Home Featured Invited to a wedding? Don’t go!

Invited to a wedding? Don’t go!

by Salaamedia

Opinion | Azhar Vadi | 20 March 2020

Over the next 48 hours, South Africa will pass through its first weekend since the declaration of the national state of disaster by President Cyril Ramaphosa last Sunday.

The official tally of Coronavirus patients currently sits at 150 and this is expected to rise dramatically if the graphical curve is not flattened soon. We all have a part to play.

Weekends traditionally present the opportunity for families to arrange weddings, get-to-gathers, and social outings. The South African government has limited groupings to under 100 people and this has certainly impacted this norm. I’m certain the entire situation has left many, particularly those with expectations of a beautiful wedding ceremony, devastated.

Many of these functions have now been officially cancelled but there may still be some families out there adamant on going ahead, perhaps trying to limit numbers to 100 guests or circumventing the restrictions by putting people into separate seating areas taking the numbers up to 200 or even 300.
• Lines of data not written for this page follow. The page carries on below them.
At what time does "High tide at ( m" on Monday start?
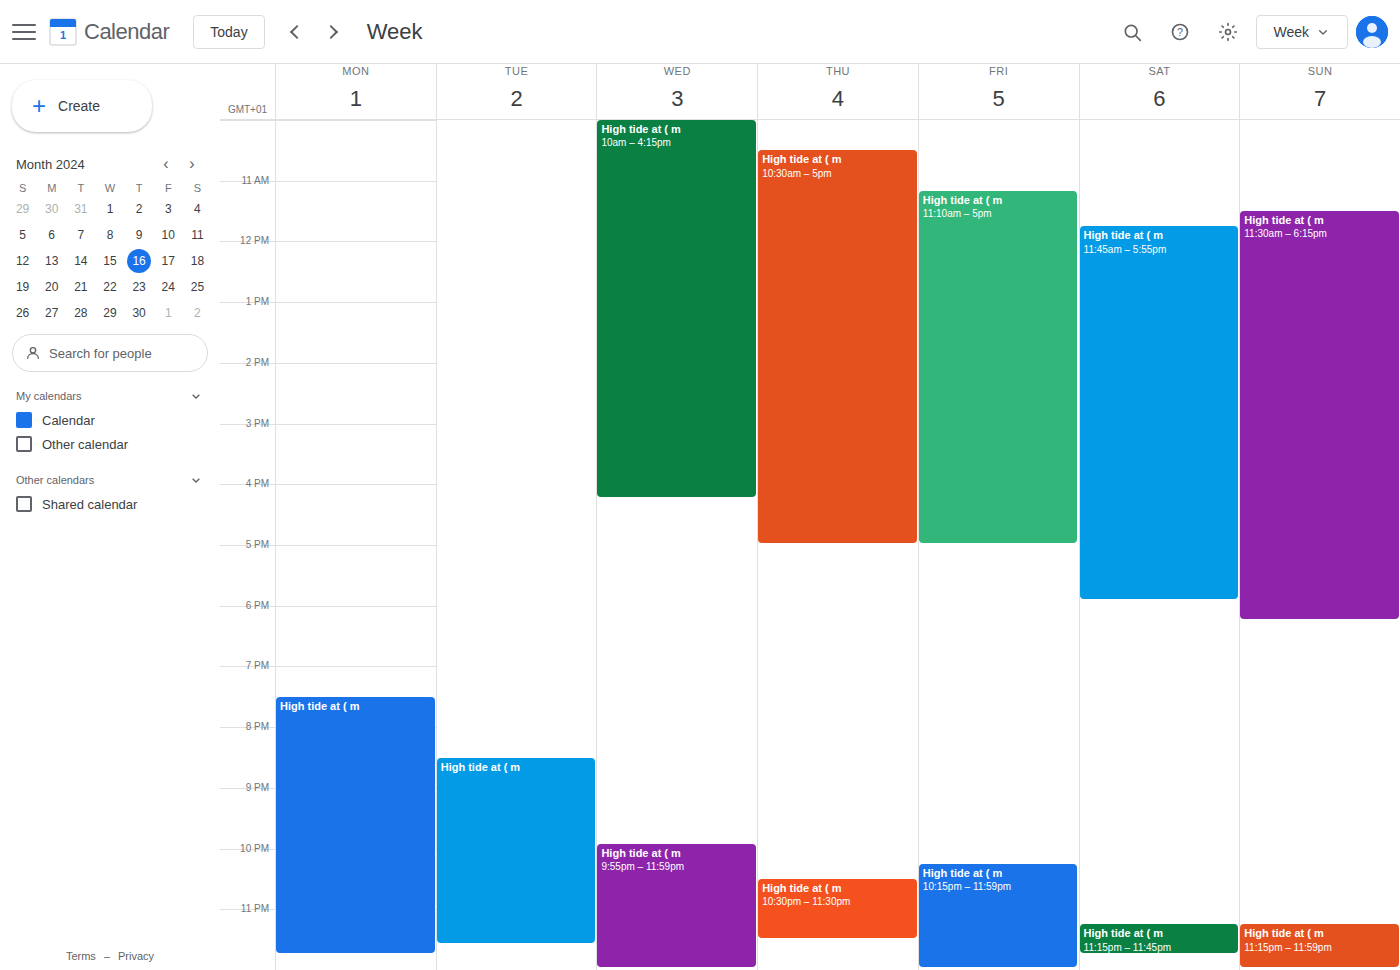
7:30 PMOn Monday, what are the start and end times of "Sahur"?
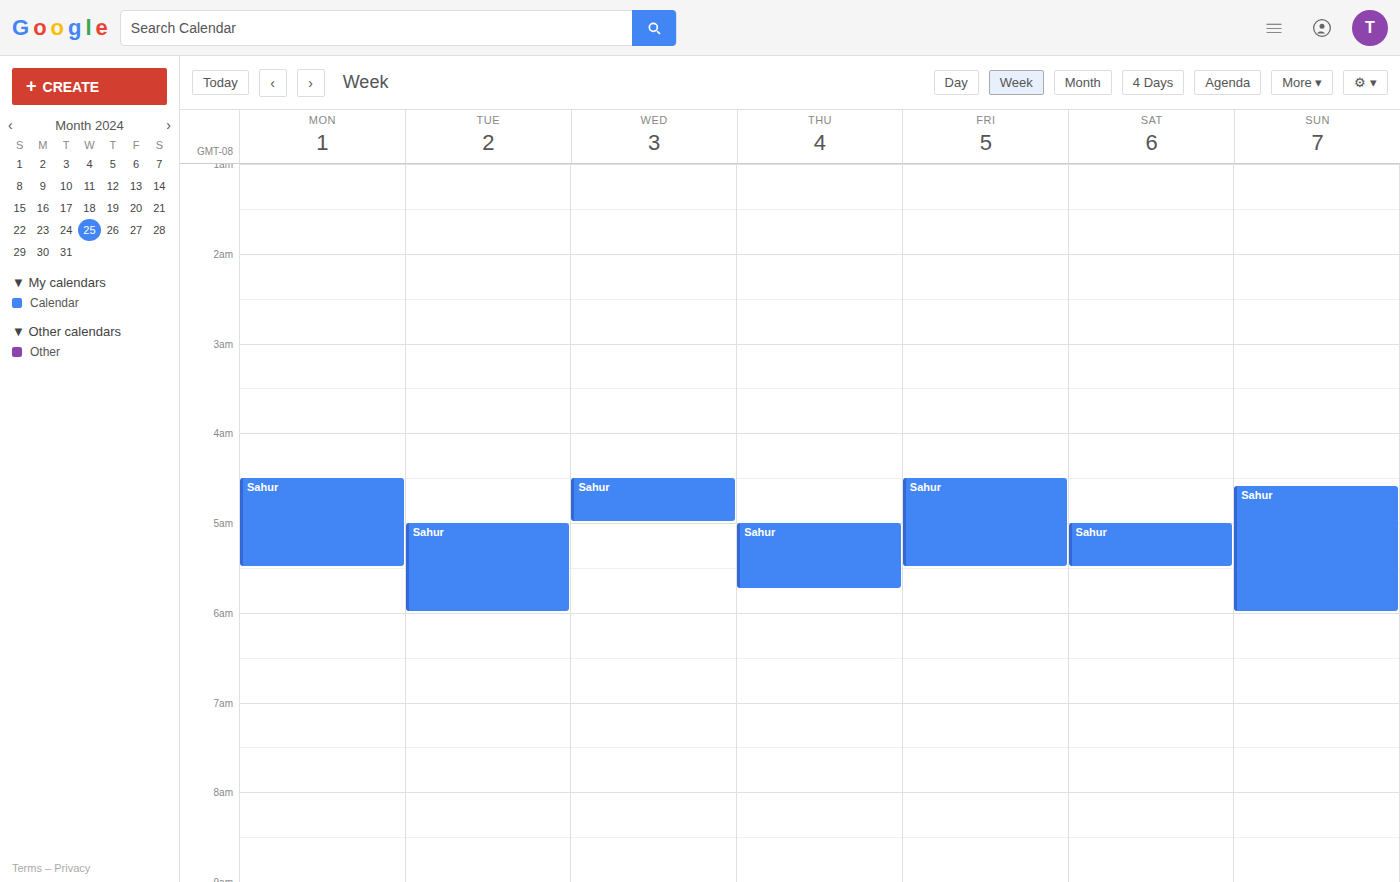
4:30 AM to 5:30 AM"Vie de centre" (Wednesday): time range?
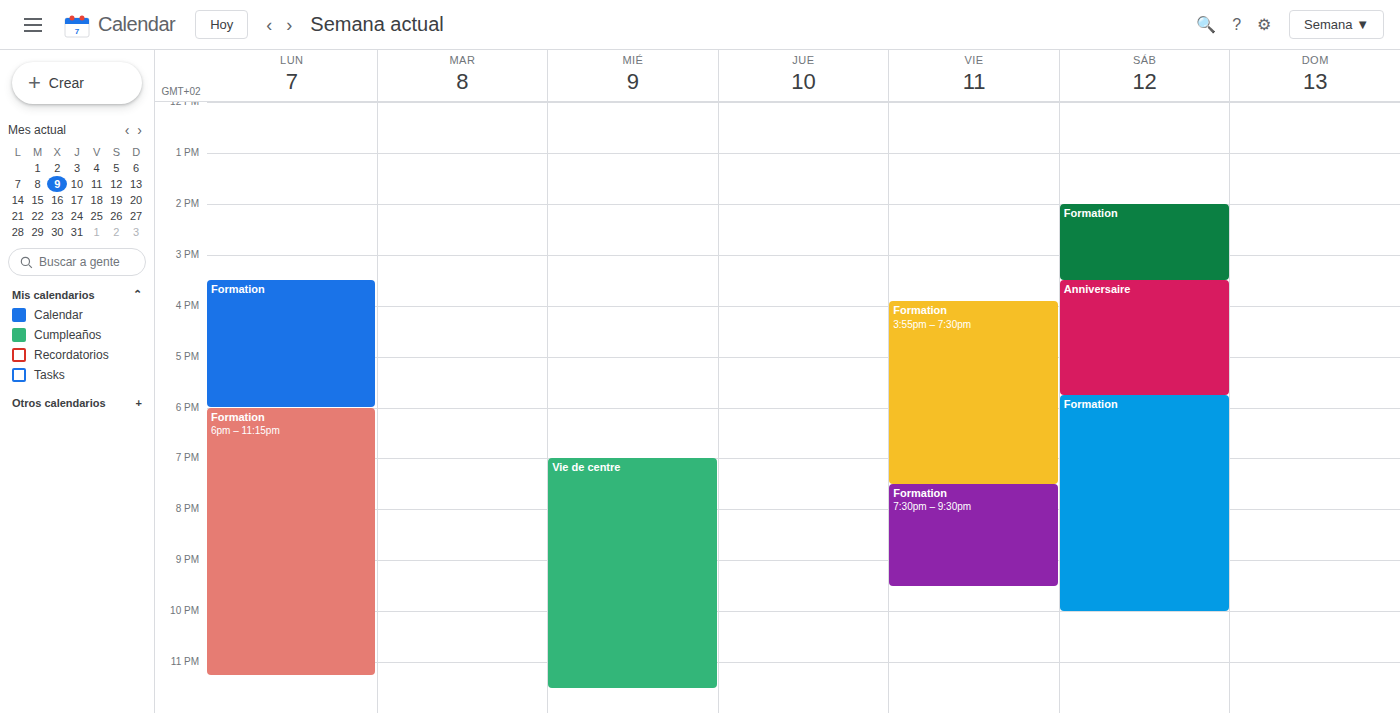
7:00 PM to 11:30 PMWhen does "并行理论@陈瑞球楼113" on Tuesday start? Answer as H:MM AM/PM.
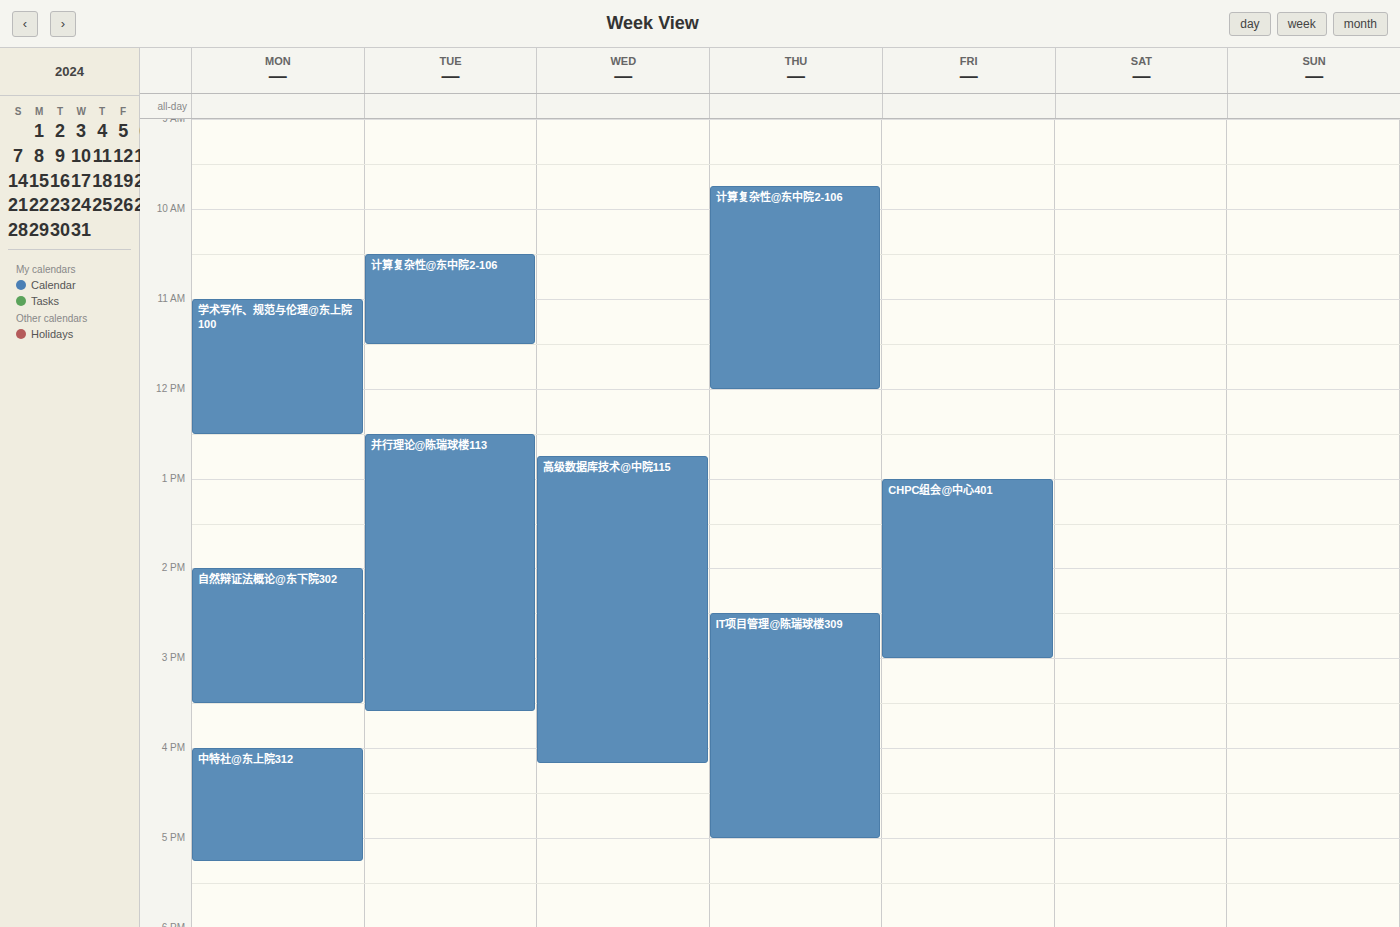
12:30 PMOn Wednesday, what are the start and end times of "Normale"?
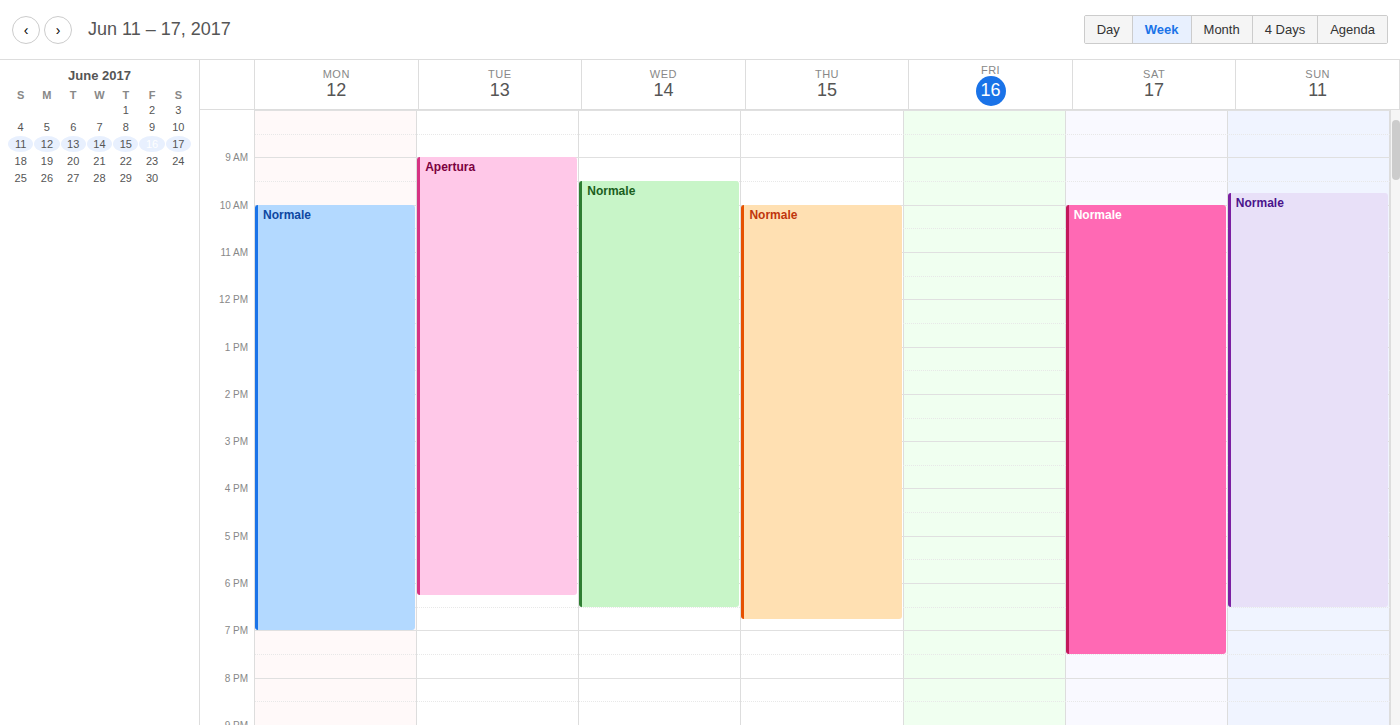
9:30 AM to 6:30 PMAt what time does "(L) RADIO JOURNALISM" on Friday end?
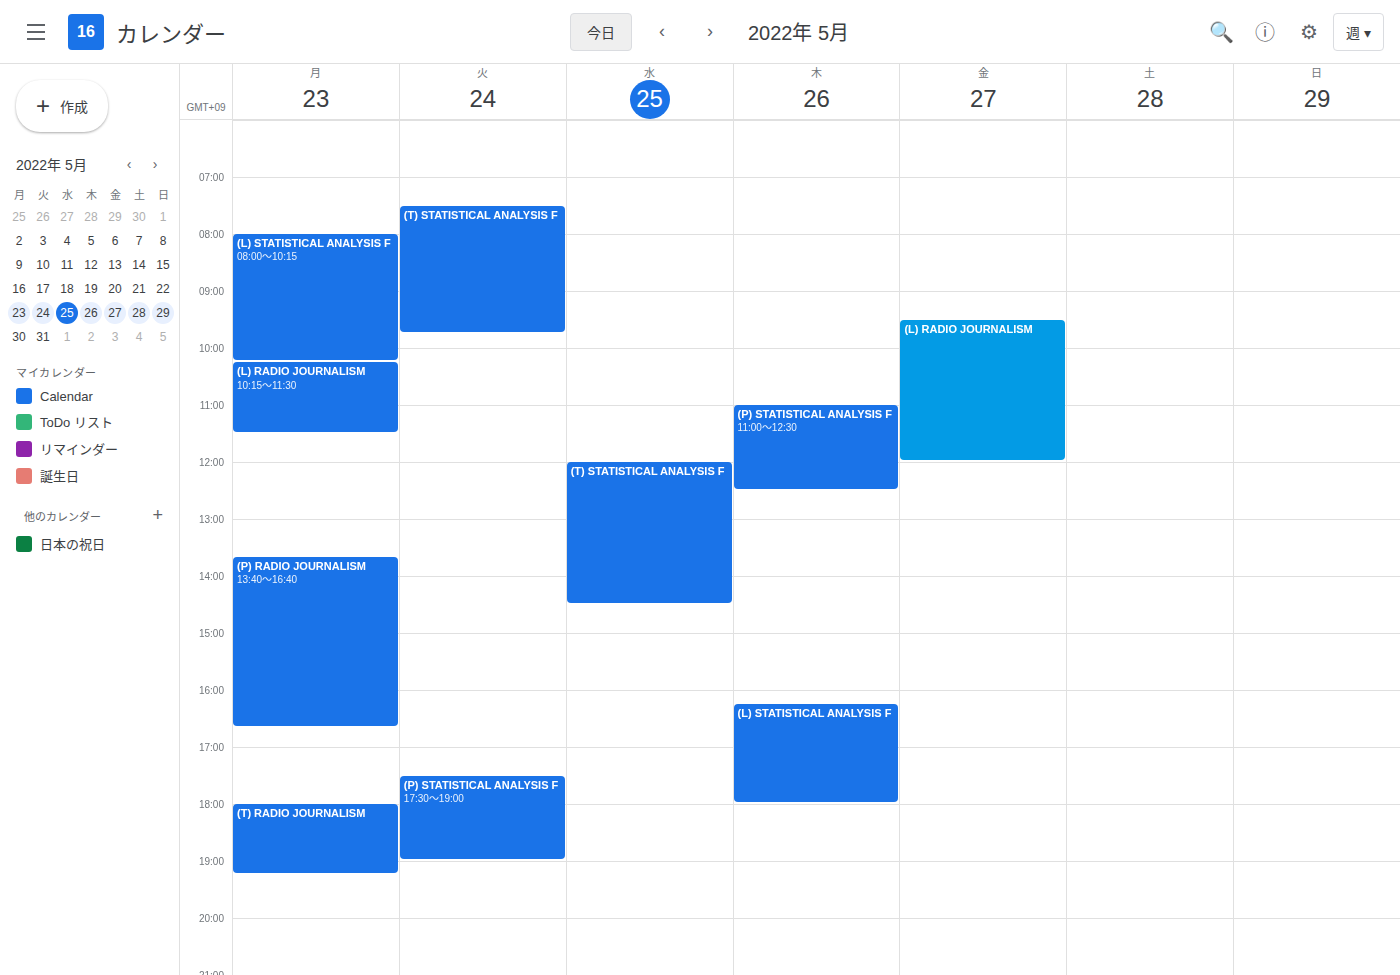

Quite moronic, if you ask me.

From an Islamic perspective, scholars are debating whether to shut down the compulsory Friday prayer, and the most sacred of sites in Makkah and Madinah have halted the weekly congregation.

Weddings and family gatherings pale in front of these important religious duties.

That said though, I’m in no place to force people to shut down their events or drum common sense into them. But I can offer some words of caution to guests who have been invited.

Kindly send your host a simple and courteous message declining the invite and don’t go. The reason is twofold:

  1. You could unwittingly pick up the virus from any one of the 10, 30, 50, or 100 guests attending.
  2. You may be a carrier of Covid-19 without exhibiting any symptoms of the virus as it incubates within you and pass it on to someone else. Even if only strong and healthy people are attending, meaning the chances of someone attending the event dying from Coronavirus is minimal, they may go home and pass it on to someone who is immuno-compromised who could die.

So, basically, attending such an event is simply a no-no at present. Are you willing to compromise your life or the life of others for a few hours of social gratification? The answer lies within your heart. And only you know the answer.